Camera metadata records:
========
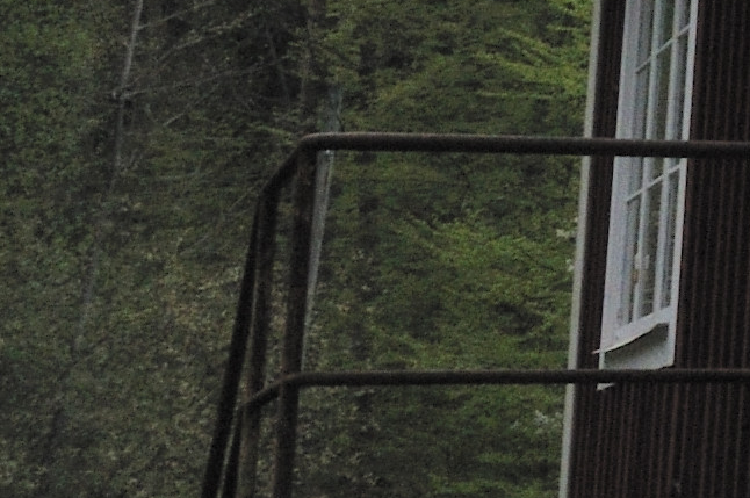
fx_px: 4141
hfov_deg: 8.5
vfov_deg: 6.6
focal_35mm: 199
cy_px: -640
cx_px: 2322
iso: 400
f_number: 18
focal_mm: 20
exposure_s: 1/200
========
The copy you output must match the entries above exactly, except that it has no pictures.

Response for this exercise:
fx_px: 4141
hfov_deg: 8.5
vfov_deg: 6.6
focal_35mm: 199
cy_px: -640
cx_px: 2322
iso: 400
f_number: 18
focal_mm: 20
exposure_s: 1/200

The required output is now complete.